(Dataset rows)
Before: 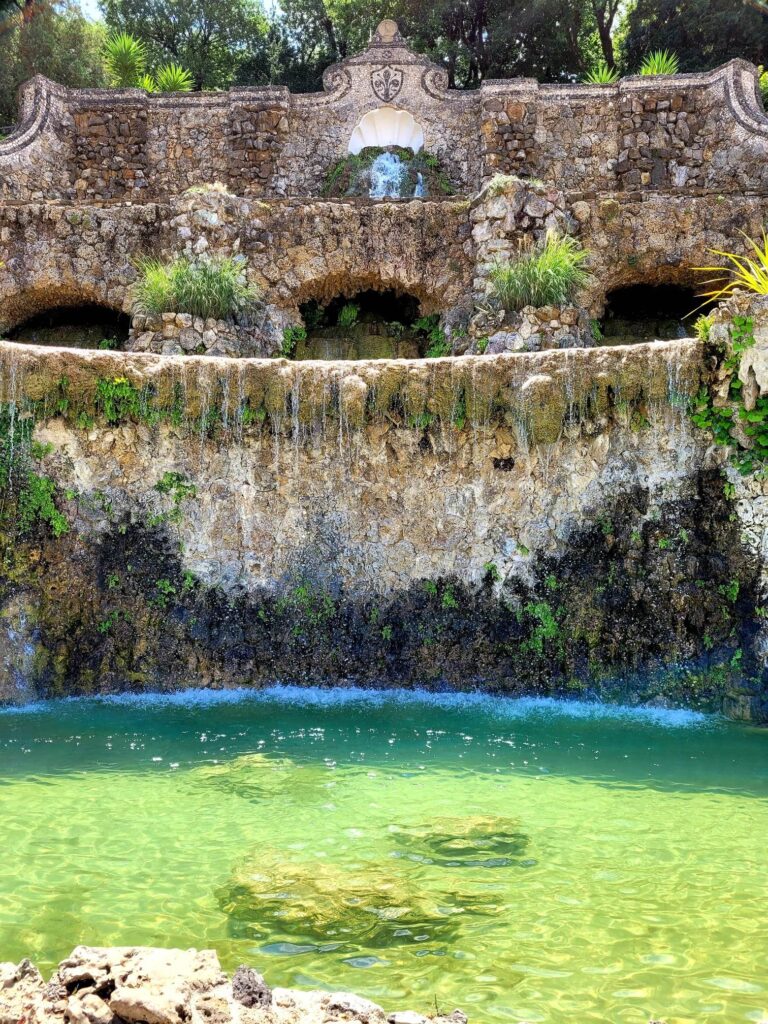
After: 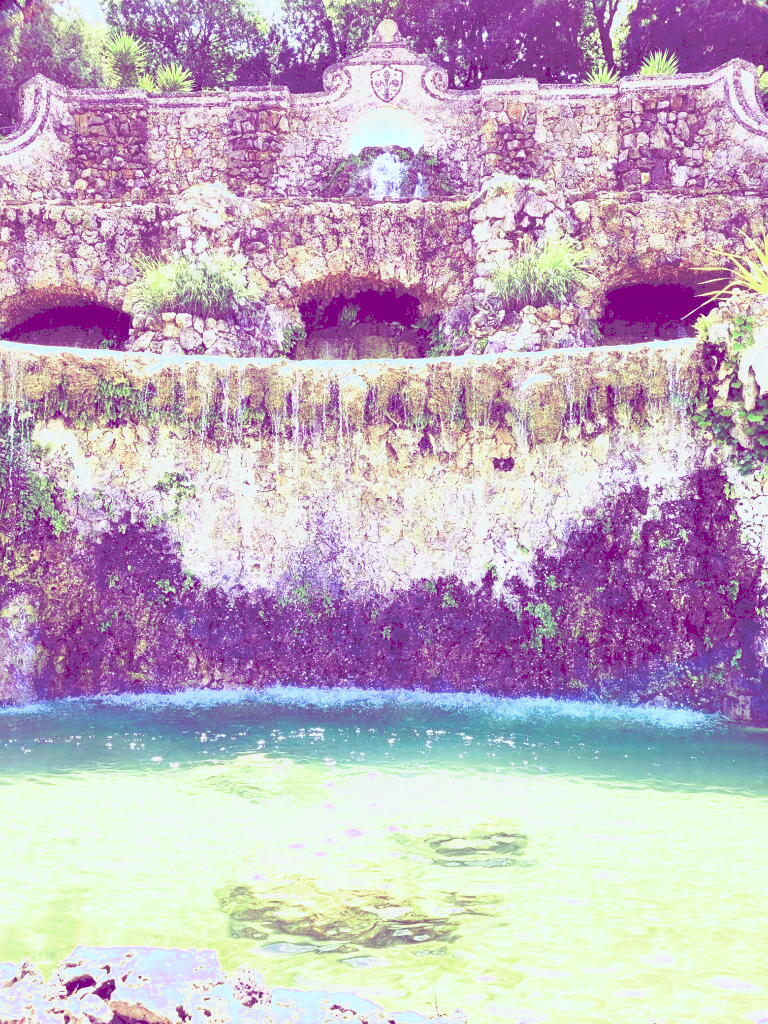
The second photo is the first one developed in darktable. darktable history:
tone curve: curves: ch0 [(0, 0) (0.003, 0.279) (0.011, 0.287) (0.025, 0.295) (0.044, 0.304) (0.069, 0.316) (0.1, 0.319) (0.136, 0.316) (0.177, 0.32) (0.224, 0.359) (0.277, 0.421) (0.335, 0.511) (0.399, 0.639) (0.468, 0.734) (0.543, 0.827) (0.623, 0.89) (0.709, 0.944) (0.801, 0.965) (0.898, 0.968) (1, 1)], preserve colors none
color look up table: target L [57.74, 67.46, 65.52, 94.84, 57.61, 46.69, 93.15, 93.01, 65.67, 73.73, 66.63, 66.1, 56, 54.97, 45.43, 38.51, 13.66, 200.74, 91.35, 73.07, 75.65, 66.78, 55.97, 39.35, 32.22, 38.38, 37.08, 35.59, 27.94, 92.85, 68.42, 68.9, 36.89, 57.47, 53.91, 52.79, 42.68, 36.32, 26.85, 19.74, 11.09, 13.69, 90.47, 95.73, 72.63, 60.76, 59.75, 50.31, 32.21], target a [28.27, 22.47, 0.426, -65.25, 14.85, -27.64, -74.7, -55.75, -51.25, -26.07, -1.801, -6.363, -42.13, -16.61, -24.69, -6.844, 55.79, 0, -87.96, 9.904, 1.857, -18.17, 24.68, 55.02, 42.48, 45.09, 14.85, 10.97, 39.95, -80.77, 1.723, 10.86, 56.99, 9.558, 22.26, 13.12, 33.06, 48.24, 41.08, 63.44, 52.64, 56.06, -88.56, -43.55, -22.92, -39.97, -20.79, -15.49, 5.254], target b [-73.75, -53.73, 38.98, 42.35, -73.82, 16.41, 54, 41.72, 2.646, 8.227, 29.11, -3.641, 30.84, 17, 1.108, -3.669, -33.85, -0.001, 84, -42.58, -9.163, 42.22, 4.295, -31.11, -3.969, -4.066, -6.231, 2.419, -11.04, -15.89, -57.17, -55.27, -61, -11.95, -12.45, -48.37, -33.44, -20.63, -21.02, -57.66, -44.88, -34.01, -18.8, -10.94, -49.28, -20.76, -67.21, -29.36, -31.27], num patches 49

### To be done
Render the part of the items that opens at their start and closes with the line containing "tone curve: curves: ch0" as a JSON list of strings, one string per line and no blank lines. Leave the pictures out of the answer.

### Full response
[
  "Before: ",
  "After: ",
  "The second photo is the first one developed in darktable. darktable history:",
  "tone curve: curves: ch0 [(0, 0) (0.003, 0.279) (0.011, 0.287) (0.025, 0.295) (0.044, 0.304) (0.069, 0.316) (0.1, 0.319) (0.136, 0.316) (0.177, 0.32) (0.224, 0.359) (0.277, 0.421) (0.335, 0.511) (0.399, 0.639) (0.468, 0.734) (0.543, 0.827) (0.623, 0.89) (0.709, 0.944) (0.801, 0.965) (0.898, 0.968) (1, 1)], preserve colors none"
]